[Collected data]
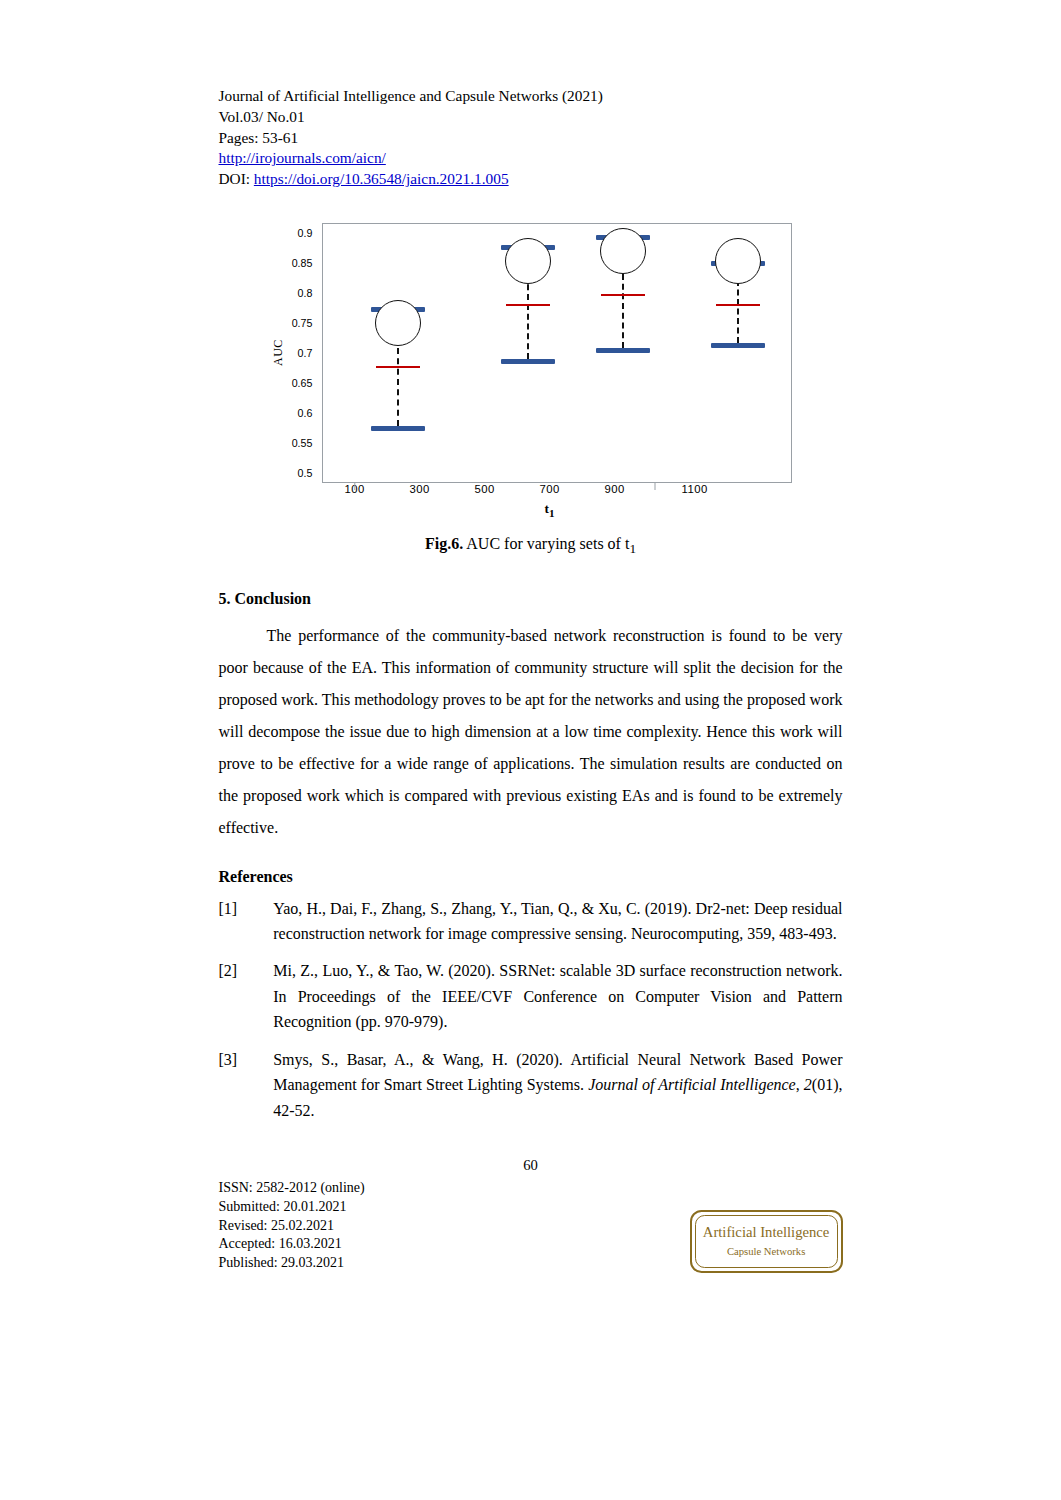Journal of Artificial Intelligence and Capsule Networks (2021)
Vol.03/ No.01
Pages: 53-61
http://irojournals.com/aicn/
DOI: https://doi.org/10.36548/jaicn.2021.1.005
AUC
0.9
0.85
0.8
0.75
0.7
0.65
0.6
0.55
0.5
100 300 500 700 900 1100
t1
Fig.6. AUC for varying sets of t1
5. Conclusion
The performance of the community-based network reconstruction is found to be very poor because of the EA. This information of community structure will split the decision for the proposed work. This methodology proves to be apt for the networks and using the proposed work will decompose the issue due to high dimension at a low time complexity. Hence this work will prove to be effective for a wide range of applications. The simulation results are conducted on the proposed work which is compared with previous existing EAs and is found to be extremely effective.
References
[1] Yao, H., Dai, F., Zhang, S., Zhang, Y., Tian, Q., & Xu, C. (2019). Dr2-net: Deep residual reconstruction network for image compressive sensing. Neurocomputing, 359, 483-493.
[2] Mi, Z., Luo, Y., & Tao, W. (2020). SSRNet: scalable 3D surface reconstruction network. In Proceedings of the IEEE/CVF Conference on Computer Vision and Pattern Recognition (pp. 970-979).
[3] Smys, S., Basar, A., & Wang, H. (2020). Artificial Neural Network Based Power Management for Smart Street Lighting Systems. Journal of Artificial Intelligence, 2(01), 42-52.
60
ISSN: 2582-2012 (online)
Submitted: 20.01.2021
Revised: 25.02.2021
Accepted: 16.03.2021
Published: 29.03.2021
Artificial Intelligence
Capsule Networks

--

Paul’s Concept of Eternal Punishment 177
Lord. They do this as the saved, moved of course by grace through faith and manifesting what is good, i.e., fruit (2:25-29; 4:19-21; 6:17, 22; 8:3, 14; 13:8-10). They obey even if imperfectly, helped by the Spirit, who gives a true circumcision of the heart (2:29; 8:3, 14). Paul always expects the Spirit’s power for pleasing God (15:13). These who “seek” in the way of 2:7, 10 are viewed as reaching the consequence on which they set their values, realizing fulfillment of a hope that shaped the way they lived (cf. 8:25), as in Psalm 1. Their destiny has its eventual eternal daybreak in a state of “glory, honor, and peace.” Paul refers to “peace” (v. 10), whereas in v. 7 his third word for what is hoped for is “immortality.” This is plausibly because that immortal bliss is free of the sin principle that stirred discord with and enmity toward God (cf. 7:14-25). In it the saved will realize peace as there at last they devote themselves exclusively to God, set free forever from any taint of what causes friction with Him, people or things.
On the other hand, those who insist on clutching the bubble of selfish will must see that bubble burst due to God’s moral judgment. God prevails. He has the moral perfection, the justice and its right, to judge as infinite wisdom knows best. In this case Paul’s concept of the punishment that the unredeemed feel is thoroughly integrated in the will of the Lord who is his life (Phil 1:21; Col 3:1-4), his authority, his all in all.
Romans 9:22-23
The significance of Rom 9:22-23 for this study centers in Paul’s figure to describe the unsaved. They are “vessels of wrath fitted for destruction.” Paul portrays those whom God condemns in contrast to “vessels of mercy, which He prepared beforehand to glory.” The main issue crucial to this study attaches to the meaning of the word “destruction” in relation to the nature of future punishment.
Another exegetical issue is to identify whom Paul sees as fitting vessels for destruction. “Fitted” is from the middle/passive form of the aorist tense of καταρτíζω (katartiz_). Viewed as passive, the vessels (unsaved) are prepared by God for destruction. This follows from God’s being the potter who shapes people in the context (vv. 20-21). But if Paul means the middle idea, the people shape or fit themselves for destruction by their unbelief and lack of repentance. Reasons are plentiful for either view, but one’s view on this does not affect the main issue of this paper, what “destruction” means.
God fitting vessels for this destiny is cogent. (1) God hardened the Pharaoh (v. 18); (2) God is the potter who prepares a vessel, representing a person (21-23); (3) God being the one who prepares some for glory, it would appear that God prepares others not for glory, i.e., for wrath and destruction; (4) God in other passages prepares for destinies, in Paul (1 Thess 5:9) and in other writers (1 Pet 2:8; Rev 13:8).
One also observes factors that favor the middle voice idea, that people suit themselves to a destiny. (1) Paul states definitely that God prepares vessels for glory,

| DESCRIPTION OF THE TASK |
From the records above, give again only the part that opens with the line containing "Journal of Artificial Intelligence and" and closes with the line containing "[2] Mi, Z., Luo, Y., &". Keep both ends but drop the pictures.

| ANSWER TO THIS EXERCISE |
Journal of Artificial Intelligence and Capsule Networks (2021)
Vol.03/ No.01
Pages: 53-61
http://irojournals.com/aicn/
DOI: https://doi.org/10.36548/jaicn.2021.1.005
AUC
0.9
0.85
0.8
0.75
0.7
0.65
0.6
0.55
0.5
100 300 500 700 900 1100
t1
Fig.6. AUC for varying sets of t1
5. Conclusion
The performance of the community-based network reconstruction is found to be very poor because of the EA. This information of community structure will split the decision for the proposed work. This methodology proves to be apt for the networks and using the proposed work will decompose the issue due to high dimension at a low time complexity. Hence this work will prove to be effective for a wide range of applications. The simulation results are conducted on the proposed work which is compared with previous existing EAs and is found to be extremely effective.
References
[1] Yao, H., Dai, F., Zhang, S., Zhang, Y., Tian, Q., & Xu, C. (2019). Dr2-net: Deep residual reconstruction network for image compressive sensing. Neurocomputing, 359, 483-493.
[2] Mi, Z., Luo, Y., & Tao, W. (2020). SSRNet: scalable 3D surface reconstruction network. In Proceedings of the IEEE/CVF Conference on Computer Vision and Pattern Recognition (pp. 970-979).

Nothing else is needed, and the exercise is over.